*** SUPPLIED ENTRIES ***

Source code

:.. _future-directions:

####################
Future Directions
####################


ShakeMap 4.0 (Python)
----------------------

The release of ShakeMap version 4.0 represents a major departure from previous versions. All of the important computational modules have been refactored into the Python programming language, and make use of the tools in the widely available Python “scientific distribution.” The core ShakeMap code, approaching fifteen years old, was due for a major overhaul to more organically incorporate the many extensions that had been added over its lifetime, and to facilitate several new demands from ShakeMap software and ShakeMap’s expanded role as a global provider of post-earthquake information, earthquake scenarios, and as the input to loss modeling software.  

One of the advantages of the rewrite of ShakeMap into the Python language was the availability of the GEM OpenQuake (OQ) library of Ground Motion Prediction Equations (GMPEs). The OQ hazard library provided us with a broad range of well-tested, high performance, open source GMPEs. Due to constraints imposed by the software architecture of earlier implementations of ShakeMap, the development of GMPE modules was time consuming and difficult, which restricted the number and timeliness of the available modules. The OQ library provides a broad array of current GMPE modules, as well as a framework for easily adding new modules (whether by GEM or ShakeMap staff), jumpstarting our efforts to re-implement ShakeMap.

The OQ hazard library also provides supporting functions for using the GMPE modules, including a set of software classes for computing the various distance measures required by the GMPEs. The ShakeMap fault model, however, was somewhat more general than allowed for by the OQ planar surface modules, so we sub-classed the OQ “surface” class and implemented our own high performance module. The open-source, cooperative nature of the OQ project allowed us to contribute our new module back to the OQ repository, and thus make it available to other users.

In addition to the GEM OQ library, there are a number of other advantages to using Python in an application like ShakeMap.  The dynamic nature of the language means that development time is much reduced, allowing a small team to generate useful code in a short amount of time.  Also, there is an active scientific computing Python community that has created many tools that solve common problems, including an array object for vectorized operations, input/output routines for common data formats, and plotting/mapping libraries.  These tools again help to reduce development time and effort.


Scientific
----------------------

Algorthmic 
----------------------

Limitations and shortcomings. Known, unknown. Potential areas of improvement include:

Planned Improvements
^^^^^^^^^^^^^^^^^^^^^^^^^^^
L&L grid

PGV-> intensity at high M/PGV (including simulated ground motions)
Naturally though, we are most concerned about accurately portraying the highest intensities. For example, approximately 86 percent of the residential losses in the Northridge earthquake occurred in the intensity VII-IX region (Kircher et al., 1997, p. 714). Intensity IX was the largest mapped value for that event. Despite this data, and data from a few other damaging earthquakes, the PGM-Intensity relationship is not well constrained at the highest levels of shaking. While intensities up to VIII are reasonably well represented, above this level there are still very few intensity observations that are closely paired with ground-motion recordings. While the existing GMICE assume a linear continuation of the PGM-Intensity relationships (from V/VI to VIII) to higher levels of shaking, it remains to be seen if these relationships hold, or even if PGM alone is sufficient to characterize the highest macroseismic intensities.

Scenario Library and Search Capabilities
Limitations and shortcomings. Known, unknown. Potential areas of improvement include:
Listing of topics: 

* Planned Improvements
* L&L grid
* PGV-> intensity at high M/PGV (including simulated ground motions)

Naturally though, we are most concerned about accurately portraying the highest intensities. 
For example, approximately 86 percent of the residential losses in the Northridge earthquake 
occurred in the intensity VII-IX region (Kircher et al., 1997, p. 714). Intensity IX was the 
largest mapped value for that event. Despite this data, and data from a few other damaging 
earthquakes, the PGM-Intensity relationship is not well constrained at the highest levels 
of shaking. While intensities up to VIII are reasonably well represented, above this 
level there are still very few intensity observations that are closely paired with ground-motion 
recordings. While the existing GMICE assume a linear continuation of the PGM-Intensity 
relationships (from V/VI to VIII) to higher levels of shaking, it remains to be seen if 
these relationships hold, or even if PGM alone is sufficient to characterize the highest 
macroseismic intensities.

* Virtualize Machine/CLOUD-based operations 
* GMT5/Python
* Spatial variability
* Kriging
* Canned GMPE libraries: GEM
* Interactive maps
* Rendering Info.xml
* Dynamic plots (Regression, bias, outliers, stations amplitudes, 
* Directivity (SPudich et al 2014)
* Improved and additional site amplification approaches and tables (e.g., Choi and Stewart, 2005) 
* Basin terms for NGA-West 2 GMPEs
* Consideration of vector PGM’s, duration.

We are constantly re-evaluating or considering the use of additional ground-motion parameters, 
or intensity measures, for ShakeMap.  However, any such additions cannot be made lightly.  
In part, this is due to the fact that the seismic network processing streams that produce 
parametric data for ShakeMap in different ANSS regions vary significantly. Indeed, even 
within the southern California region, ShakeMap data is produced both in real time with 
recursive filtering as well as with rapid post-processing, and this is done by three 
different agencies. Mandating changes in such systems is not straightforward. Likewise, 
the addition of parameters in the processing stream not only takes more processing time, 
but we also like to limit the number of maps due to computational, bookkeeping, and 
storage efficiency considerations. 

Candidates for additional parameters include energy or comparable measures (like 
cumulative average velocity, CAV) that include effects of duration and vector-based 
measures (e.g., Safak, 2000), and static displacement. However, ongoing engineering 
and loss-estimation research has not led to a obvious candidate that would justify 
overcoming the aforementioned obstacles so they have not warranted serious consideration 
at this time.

*** End of SUPPLIED ENTRIES ***

Would you please restate all of the entries exactly?

Source code

:.. _future-directions:

####################
Future Directions
####################


ShakeMap 4.0 (Python)
----------------------

The release of ShakeMap version 4.0 represents a major departure from previous versions. All of the important computational modules have been refactored into the Python programming language, and make use of the tools in the widely available Python “scientific distribution.” The core ShakeMap code, approaching fifteen years old, was due for a major overhaul to more organically incorporate the many extensions that had been added over its lifetime, and to facilitate several new demands from ShakeMap software and ShakeMap’s expanded role as a global provider of post-earthquake information, earthquake scenarios, and as the input to loss modeling software.  

One of the advantages of the rewrite of ShakeMap into the Python language was the availability of the GEM OpenQuake (OQ) library of Ground Motion Prediction Equations (GMPEs). The OQ hazard library provided us with a broad range of well-tested, high performance, open source GMPEs. Due to constraints imposed by the software architecture of earlier implementations of ShakeMap, the development of GMPE modules was time consuming and difficult, which restricted the number and timeliness of the available modules. The OQ library provides a broad array of current GMPE modules, as well as a framework for easily adding new modules (whether by GEM or ShakeMap staff), jumpstarting our efforts to re-implement ShakeMap.

The OQ hazard library also provides supporting functions for using the GMPE modules, including a set of software classes for computing the various distance measures required by the GMPEs. The ShakeMap fault model, however, was somewhat more general than allowed for by the OQ planar surface modules, so we sub-classed the OQ “surface” class and implemented our own high performance module. The open-source, cooperative nature of the OQ project allowed us to contribute our new module back to the OQ repository, and thus make it available to other users.

In addition to the GEM OQ library, there are a number of other advantages to using Python in an application like ShakeMap.  The dynamic nature of the language means that development time is much reduced, allowing a small team to generate useful code in a short amount of time.  Also, there is an active scientific computing Python community that has created many tools that solve common problems, including an array object for vectorized operations, input/output routines for common data formats, and plotting/mapping libraries.  These tools again help to reduce development time and effort.


Scientific
----------------------

Algorthmic 
----------------------

Limitations and shortcomings. Known, unknown. Potential areas of improvement include:

Planned Improvements
^^^^^^^^^^^^^^^^^^^^^^^^^^^
L&L grid

PGV-> intensity at high M/PGV (including simulated ground motions)
Naturally though, we are most concerned about accurately portraying the highest intensities. For example, approximately 86 percent of the residential losses in the Northridge earthquake occurred in the intensity VII-IX region (Kircher et al., 1997, p. 714). Intensity IX was the largest mapped value for that event. Despite this data, and data from a few other damaging earthquakes, the PGM-Intensity relationship is not well constrained at the highest levels of shaking. While intensities up to VIII are reasonably well represented, above this level there are still very few intensity observations that are closely paired with ground-motion recordings. While the existing GMICE assume a linear continuation of the PGM-Intensity relationships (from V/VI to VIII) to higher levels of shaking, it remains to be seen if these relationships hold, or even if PGM alone is sufficient to characterize the highest macroseismic intensities.

Scenario Library and Search Capabilities
Limitations and shortcomings. Known, unknown. Potential areas of improvement include:
Listing of topics: 

* Planned Improvements
* L&L grid
* PGV-> intensity at high M/PGV (including simulated ground motions)

Naturally though, we are most concerned about accurately portraying the highest intensities. 
For example, approximately 86 percent of the residential losses in the Northridge earthquake 
occurred in the intensity VII-IX region (Kircher et al., 1997, p. 714). Intensity IX was the 
largest mapped value for that event. Despite this data, and data from a few other damaging 
earthquakes, the PGM-Intensity relationship is not well constrained at the highest levels 
of shaking. While intensities up to VIII are reasonably well represented, above this 
level there are still very few intensity observations that are closely paired with ground-motion 
recordings. While the existing GMICE assume a linear continuation of the PGM-Intensity 
relationships (from V/VI to VIII) to higher levels of shaking, it remains to be seen if 
these relationships hold, or even if PGM alone is sufficient to characterize the highest 
macroseismic intensities.

* Virtualize Machine/CLOUD-based operations 
* GMT5/Python
* Spatial variability
* Kriging
* Canned GMPE libraries: GEM
* Interactive maps
* Rendering Info.xml
* Dynamic plots (Regression, bias, outliers, stations amplitudes, 
* Directivity (SPudich et al 2014)
* Improved and additional site amplification approaches and tables (e.g., Choi and Stewart, 2005) 
* Basin terms for NGA-West 2 GMPEs
* Consideration of vector PGM’s, duration.

We are constantly re-evaluating or considering the use of additional ground-motion parameters, 
or intensity measures, for ShakeMap.  However, any such additions cannot be made lightly.  
In part, this is due to the fact that the seismic network processing streams that produce 
parametric data for ShakeMap in different ANSS regions vary significantly. Indeed, even 
within the southern California region, ShakeMap data is produced both in real time with 
recursive filtering as well as with rapid post-processing, and this is done by three 
different agencies. Mandating changes in such systems is not straightforward. Likewise, 
the addition of parameters in the processing stream not only takes more processing time, 
but we also like to limit the number of maps due to computational, bookkeeping, and 
storage efficiency considerations. 

Candidates for additional parameters include energy or comparable measures (like 
cumulative average velocity, CAV) that include effects of duration and vector-based 
measures (e.g., Safak, 2000), and static displacement. However, ongoing engineering 
and loss-estimation research has not led to a obvious candidate that would justify 
overcoming the aforementioned obstacles so they have not warranted serious consideration 
at this time.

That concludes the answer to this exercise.